What you have to do: Reproduce word for word the lines of the listing, starting at the line that contains "の改善が新たな成長機会を創出しています。" and ending at the line that contains "un excellent contrôle", with both of those lines included. Leave the pictures out of your answer.

Text extractions by page:
######

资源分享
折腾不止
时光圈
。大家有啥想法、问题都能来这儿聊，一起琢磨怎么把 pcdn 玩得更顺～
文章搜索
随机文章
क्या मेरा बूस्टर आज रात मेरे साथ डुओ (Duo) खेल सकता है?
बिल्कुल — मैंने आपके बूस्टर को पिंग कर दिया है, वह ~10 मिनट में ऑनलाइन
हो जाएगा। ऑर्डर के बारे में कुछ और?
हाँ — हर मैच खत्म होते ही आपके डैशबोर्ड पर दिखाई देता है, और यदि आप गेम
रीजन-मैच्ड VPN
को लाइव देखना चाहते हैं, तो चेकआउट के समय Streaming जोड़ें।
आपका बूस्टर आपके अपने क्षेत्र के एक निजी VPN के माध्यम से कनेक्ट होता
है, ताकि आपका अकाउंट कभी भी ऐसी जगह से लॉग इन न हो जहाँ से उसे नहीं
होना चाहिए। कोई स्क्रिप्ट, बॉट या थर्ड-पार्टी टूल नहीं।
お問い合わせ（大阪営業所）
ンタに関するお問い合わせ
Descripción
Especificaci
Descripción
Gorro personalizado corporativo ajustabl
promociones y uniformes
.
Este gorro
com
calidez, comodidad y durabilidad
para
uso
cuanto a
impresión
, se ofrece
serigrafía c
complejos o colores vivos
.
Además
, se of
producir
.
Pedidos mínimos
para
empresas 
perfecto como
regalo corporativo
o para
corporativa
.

######

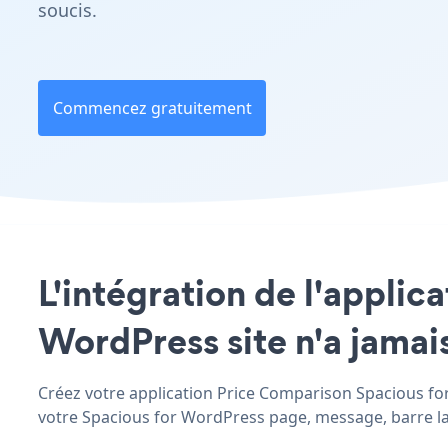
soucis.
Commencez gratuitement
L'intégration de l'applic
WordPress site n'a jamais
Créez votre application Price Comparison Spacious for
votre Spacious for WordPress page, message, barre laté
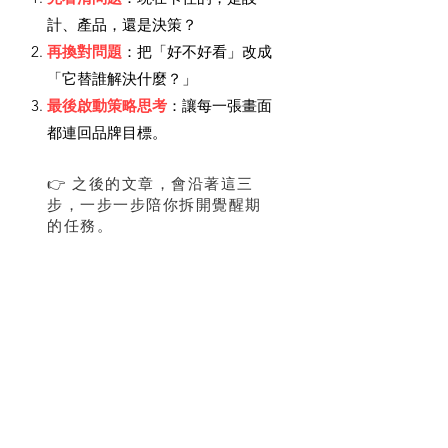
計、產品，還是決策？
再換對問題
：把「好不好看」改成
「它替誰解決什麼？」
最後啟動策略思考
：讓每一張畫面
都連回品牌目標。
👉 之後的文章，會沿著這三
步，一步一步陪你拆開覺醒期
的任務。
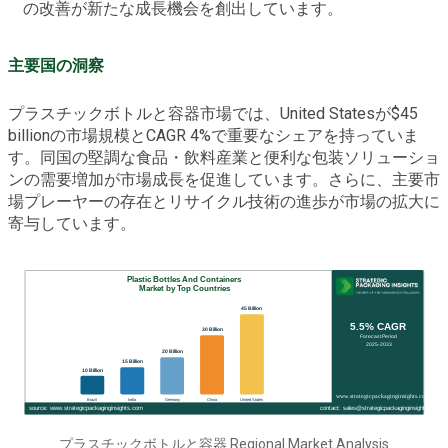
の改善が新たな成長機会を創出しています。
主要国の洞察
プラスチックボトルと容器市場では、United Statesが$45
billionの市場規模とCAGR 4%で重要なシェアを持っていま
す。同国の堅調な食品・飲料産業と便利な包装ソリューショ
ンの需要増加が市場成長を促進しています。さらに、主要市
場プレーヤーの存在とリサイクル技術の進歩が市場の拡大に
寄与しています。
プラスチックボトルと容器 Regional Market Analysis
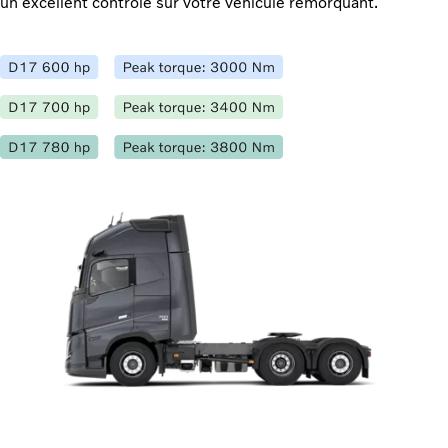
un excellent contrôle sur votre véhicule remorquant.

######

Answer box:
の改善が新たな成長機会を創出しています。
主要国の洞察
プラスチックボトルと容器市場では、United Statesが$45
billionの市場規模とCAGR 4%で重要なシェアを持っていま
す。同国の堅調な食品・飲料産業と便利な包装ソリューショ
ンの需要増加が市場成長を促進しています。さらに、主要市
場プレーヤーの存在とリサイクル技術の進歩が市場の拡大に
寄与しています。
プラスチックボトルと容器 Regional Market Analysis
un excellent contrôle sur votre véhicule remorquant.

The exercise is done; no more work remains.